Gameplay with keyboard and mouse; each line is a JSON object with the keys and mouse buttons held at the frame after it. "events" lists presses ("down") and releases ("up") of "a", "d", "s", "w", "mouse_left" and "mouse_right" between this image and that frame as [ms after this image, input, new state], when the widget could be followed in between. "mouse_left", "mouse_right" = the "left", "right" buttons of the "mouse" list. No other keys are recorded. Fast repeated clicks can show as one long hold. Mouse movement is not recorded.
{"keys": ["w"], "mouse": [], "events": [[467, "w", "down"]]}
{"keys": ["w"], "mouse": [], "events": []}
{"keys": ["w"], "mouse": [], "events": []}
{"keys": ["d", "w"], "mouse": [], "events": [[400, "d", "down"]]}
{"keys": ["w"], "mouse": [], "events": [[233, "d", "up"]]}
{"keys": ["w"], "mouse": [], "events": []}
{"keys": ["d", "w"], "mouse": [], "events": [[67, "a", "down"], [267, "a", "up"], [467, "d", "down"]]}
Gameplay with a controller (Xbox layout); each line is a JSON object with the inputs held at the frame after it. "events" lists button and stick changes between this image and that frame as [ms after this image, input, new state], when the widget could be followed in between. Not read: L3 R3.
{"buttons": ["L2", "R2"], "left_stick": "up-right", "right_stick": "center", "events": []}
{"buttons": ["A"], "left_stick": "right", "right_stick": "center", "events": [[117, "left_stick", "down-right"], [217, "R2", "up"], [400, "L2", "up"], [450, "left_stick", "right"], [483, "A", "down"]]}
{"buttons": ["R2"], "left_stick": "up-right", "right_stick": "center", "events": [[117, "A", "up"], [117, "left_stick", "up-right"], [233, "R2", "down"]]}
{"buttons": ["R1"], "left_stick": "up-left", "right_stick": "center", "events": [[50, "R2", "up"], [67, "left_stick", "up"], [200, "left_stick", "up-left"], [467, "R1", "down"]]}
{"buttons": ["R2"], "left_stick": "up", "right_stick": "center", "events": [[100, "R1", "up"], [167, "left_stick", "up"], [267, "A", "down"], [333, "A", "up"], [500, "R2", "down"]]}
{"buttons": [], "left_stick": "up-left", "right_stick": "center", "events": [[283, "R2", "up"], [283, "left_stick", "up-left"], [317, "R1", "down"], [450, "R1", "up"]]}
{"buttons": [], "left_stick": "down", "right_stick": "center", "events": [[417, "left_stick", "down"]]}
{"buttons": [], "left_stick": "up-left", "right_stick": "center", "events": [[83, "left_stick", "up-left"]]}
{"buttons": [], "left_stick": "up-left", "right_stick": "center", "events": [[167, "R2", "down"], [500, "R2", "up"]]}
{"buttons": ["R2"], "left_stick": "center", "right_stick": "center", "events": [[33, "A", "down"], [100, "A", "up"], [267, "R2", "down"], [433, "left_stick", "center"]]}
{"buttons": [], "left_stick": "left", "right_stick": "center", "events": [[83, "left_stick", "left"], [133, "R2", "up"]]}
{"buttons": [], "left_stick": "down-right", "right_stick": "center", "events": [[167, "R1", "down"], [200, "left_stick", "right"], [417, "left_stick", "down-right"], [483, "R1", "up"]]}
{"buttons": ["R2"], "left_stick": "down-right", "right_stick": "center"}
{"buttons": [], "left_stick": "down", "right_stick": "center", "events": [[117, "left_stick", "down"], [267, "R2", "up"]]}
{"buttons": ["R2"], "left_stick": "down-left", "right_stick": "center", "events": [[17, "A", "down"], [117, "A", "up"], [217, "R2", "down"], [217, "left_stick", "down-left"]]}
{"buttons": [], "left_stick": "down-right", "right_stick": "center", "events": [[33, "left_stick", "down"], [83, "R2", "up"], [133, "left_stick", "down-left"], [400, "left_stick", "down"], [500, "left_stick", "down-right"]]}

====================

#### Exercise description
Return the records in their entirety. Keep every character as it is.

#### Task result
Gameplay with keyboard and mouse; each line is a JSON object with the keys and mouse buttons held at the frame after it. "events" lists presses ("down") and releases ("up") of "a", "d", "s", "w", "mouse_left" and "mouse_right" between this image and that frame as [ms after this image, input, new state], when the widget could be followed in between. "mouse_left", "mouse_right" = the "left", "right" buttons of the "mouse" list. No other keys are recorded. Fast repeated clicks can show as one long hold. Mouse movement is not recorded.
{"keys": ["w"], "mouse": [], "events": [[467, "w", "down"]]}
{"keys": ["w"], "mouse": [], "events": []}
{"keys": ["w"], "mouse": [], "events": []}
{"keys": ["d", "w"], "mouse": [], "events": [[400, "d", "down"]]}
{"keys": ["w"], "mouse": [], "events": [[233, "d", "up"]]}
{"keys": ["w"], "mouse": [], "events": []}
{"keys": ["d", "w"], "mouse": [], "events": [[67, "a", "down"], [267, "a", "up"], [467, "d", "down"]]}
Gameplay with a controller (Xbox layout); each line is a JSON object with the inputs held at the frame after it. "events" lists button and stick changes between this image and that frame as [ms after this image, input, new state], when the widget could be followed in between. Not read: L3 R3.
{"buttons": ["L2", "R2"], "left_stick": "up-right", "right_stick": "center", "events": []}
{"buttons": ["A"], "left_stick": "right", "right_stick": "center", "events": [[117, "left_stick", "down-right"], [217, "R2", "up"], [400, "L2", "up"], [450, "left_stick", "right"], [483, "A", "down"]]}
{"buttons": ["R2"], "left_stick": "up-right", "right_stick": "center", "events": [[117, "A", "up"], [117, "left_stick", "up-right"], [233, "R2", "down"]]}
{"buttons": ["R1"], "left_stick": "up-left", "right_stick": "center", "events": [[50, "R2", "up"], [67, "left_stick", "up"], [200, "left_stick", "up-left"], [467, "R1", "down"]]}
{"buttons": ["R2"], "left_stick": "up", "right_stick": "center", "events": [[100, "R1", "up"], [167, "left_stick", "up"], [267, "A", "down"], [333, "A", "up"], [500, "R2", "down"]]}
{"buttons": [], "left_stick": "up-left", "right_stick": "center", "events": [[283, "R2", "up"], [283, "left_stick", "up-left"], [317, "R1", "down"], [450, "R1", "up"]]}
{"buttons": [], "left_stick": "down", "right_stick": "center", "events": [[417, "left_stick", "down"]]}
{"buttons": [], "left_stick": "up-left", "right_stick": "center", "events": [[83, "left_stick", "up-left"]]}
{"buttons": [], "left_stick": "up-left", "right_stick": "center", "events": [[167, "R2", "down"], [500, "R2", "up"]]}
{"buttons": ["R2"], "left_stick": "center", "right_stick": "center", "events": [[33, "A", "down"], [100, "A", "up"], [267, "R2", "down"], [433, "left_stick", "center"]]}
{"buttons": [], "left_stick": "left", "right_stick": "center", "events": [[83, "left_stick", "left"], [133, "R2", "up"]]}
{"buttons": [], "left_stick": "down-right", "right_stick": "center", "events": [[167, "R1", "down"], [200, "left_stick", "right"], [417, "left_stick", "down-right"], [483, "R1", "up"]]}
{"buttons": ["R2"], "left_stick": "down-right", "right_stick": "center"}
{"buttons": [], "left_stick": "down", "right_stick": "center", "events": [[117, "left_stick", "down"], [267, "R2", "up"]]}
{"buttons": ["R2"], "left_stick": "down-left", "right_stick": "center", "events": [[17, "A", "down"], [117, "A", "up"], [217, "R2", "down"], [217, "left_stick", "down-left"]]}
{"buttons": [], "left_stick": "down-right", "right_stick": "center", "events": [[33, "left_stick", "down"], [83, "R2", "up"], [133, "left_stick", "down-left"], [400, "left_stick", "down"], [500, "left_stick", "down-right"]]}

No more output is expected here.